A new food safety law, designed to meet the needs of international and domestic trade and protect public health, has been promulgated by King Norodom Sihamoni.
According to a June 8 Royal Proclamation, the law – consisting of 11 chapters with 43 articles – sets out the framework and mechanism for managing and ensuring the safety, quality, hygiene and legitimacy of food at all stages of the food production chain. It also provides health and food safety protection for consumers and ensures honest food trading.
The law, passed by the National Assembly on May 11 and reviewed by the Senate on May 18, applies to food quality and safety management and aims to manage the risk of tainted food circulating in the domestic market and protect consumer interests.
Phan Oun, head of the Consumer Protection, Competition and Fraud Repression Directorate-General (CCF) under the Ministry of Commerce, said on June 12 that the food safety law provides many benefits.
Producers, distributors, wholesalers and retailers must all understand the new regulations and work together to implement them. He warned that food inspectors would be enforcing the law to ensure that compliance was being strictly observed.
He added that the participation from all sides will have three benefits: first, people’s welfare will be protected; second, consumers will get good quality and safe food products. The final benefit will be the guarantee of equitable trading, both domestically as well as when it comes to the import and export of food products.
He said the first move once the law was promulgated was to prepare a number of legal documents.

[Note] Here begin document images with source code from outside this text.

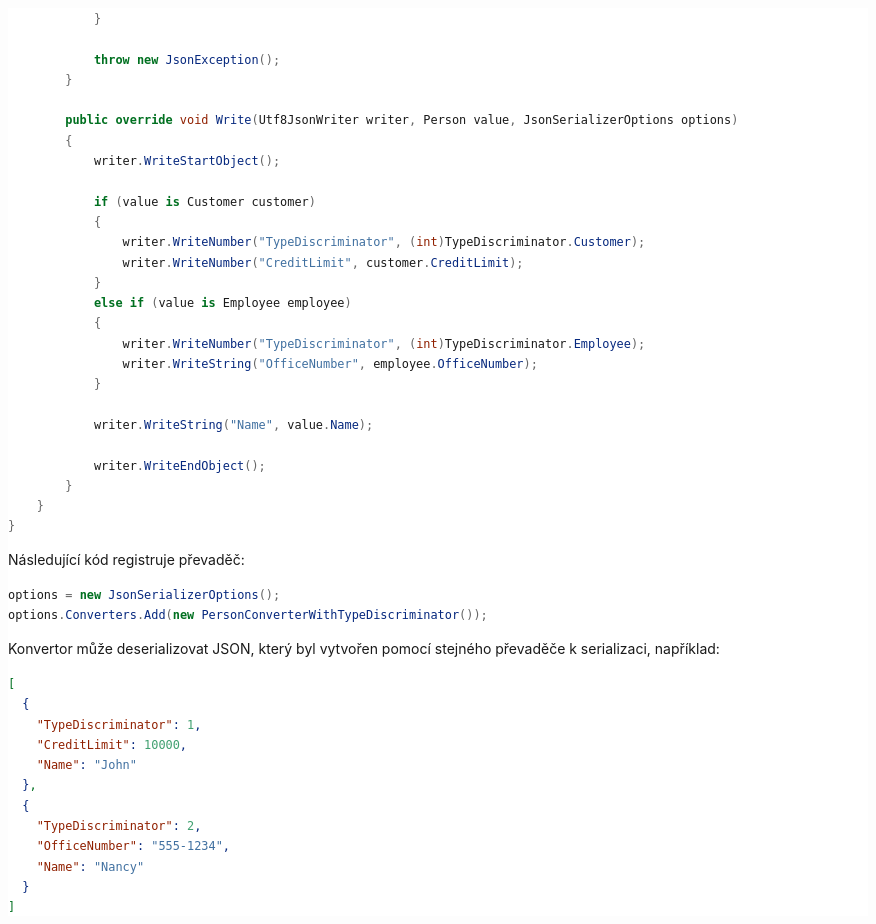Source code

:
 ```csharp
            }

            throw new JsonException();
        }

        public override void Write(Utf8JsonWriter writer, Person value, JsonSerializerOptions options)
        {
            writer.WriteStartObject();

            if (value is Customer customer)
            {
                writer.WriteNumber("TypeDiscriminator", (int)TypeDiscriminator.Customer);
                writer.WriteNumber("CreditLimit", customer.CreditLimit);
            }
            else if (value is Employee employee)
            {
                writer.WriteNumber("TypeDiscriminator", (int)TypeDiscriminator.Employee);
                writer.WriteString("OfficeNumber", employee.OfficeNumber);
            }

            writer.WriteString("Name", value.Name);

            writer.WriteEndObject();
        }
    }
}
```

Následující kód registruje převaděč:

```csharp
options = new JsonSerializerOptions();
options.Converters.Add(new PersonConverterWithTypeDiscriminator());
```

Konvertor může deserializovat JSON, který byl vytvořen pomocí stejného převaděče k serializaci, například:

```json
[
  {
    "TypeDiscriminator": 1,
    "CreditLimit": 10000,
    "Name": "John"
  },
  {
    "TypeDiscriminator": 2,
    "OfficeNumber": "555-1234",
    "Name": "Nancy"
  }
]
```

At the same time, the CCF will share the new requirements with all stakeholders through outreach workshops. After three to six months of information campaign, and the preparation of sufficient documents, the law will be enforced.

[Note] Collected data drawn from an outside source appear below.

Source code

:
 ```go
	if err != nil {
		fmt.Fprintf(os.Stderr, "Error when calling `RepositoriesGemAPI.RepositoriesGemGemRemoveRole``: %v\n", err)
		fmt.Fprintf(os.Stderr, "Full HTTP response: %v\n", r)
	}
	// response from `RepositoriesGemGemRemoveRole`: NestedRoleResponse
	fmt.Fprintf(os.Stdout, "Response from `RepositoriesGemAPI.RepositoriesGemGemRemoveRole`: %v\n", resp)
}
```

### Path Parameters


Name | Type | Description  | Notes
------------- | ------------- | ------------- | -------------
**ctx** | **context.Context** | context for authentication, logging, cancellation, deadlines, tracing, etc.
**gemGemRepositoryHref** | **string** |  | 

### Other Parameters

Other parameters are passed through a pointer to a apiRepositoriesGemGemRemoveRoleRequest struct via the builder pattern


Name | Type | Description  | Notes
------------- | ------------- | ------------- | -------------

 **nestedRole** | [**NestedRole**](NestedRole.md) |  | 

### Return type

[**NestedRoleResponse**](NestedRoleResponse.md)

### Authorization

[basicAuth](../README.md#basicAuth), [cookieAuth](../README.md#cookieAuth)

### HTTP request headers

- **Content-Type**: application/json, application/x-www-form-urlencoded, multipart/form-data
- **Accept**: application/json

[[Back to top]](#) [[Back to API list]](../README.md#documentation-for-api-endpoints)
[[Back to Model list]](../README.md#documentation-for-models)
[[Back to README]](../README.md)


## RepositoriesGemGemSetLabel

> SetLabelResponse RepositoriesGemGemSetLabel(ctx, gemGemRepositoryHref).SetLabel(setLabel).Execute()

“We need to appoint additional food inspection officials, and to train judicial police so that they understand this new law. In the next three to six months, an extraordinary amount of work needs to be done,” he said.
Sun Cheko, a resident of Phnom Penh, told The Post on June 12 that from what she had seen, street food was often sold in unhygienic circumstances. She had noticed uncovered food and dirty cooking facilities.

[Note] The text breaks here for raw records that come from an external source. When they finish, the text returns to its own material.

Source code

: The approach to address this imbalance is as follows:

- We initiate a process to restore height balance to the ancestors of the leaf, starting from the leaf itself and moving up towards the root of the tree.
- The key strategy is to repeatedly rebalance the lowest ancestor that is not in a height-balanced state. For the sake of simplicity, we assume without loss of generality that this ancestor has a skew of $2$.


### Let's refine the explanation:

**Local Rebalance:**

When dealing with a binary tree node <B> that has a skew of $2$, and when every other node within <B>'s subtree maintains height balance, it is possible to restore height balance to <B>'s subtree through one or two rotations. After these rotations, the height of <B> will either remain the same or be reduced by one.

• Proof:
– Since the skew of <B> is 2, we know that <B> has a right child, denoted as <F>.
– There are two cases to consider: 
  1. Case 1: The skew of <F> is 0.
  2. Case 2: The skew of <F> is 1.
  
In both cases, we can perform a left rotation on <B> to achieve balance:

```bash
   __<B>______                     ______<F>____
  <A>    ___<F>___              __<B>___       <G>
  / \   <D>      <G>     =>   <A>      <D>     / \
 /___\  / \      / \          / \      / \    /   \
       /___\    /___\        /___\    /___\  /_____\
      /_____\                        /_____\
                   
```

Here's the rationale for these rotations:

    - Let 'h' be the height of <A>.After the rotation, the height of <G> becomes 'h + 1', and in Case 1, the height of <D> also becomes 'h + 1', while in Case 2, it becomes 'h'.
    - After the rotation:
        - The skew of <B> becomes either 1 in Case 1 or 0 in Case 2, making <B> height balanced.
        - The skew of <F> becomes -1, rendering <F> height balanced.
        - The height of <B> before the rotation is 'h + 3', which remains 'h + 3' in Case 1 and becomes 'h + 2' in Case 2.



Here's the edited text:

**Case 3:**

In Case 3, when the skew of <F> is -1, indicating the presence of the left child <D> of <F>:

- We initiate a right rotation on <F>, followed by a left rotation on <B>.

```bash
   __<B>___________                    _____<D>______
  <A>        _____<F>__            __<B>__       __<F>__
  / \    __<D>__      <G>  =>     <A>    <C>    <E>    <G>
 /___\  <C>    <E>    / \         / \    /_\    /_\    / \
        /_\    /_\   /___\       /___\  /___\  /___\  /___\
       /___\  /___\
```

She said the meat and vegetables used were often of poor quality, citing “porng tea kon” – duck eggs incubated for between 14 and 21 days before they are fertilised, cooked and commonly served directly from the shell – as an example.
If the new law is strictly implemented, she said, it would be a good thing and force street food vendors to pay more attention to hygiene. This would mean consumers will have a reduced risk of disease, too.
“I believe that the general public, much like myself, want improved hygiene standards. However, there are some poorer members of society who don’t seem to care about hygiene or quality – they appear to be only interested in quantity,” she said.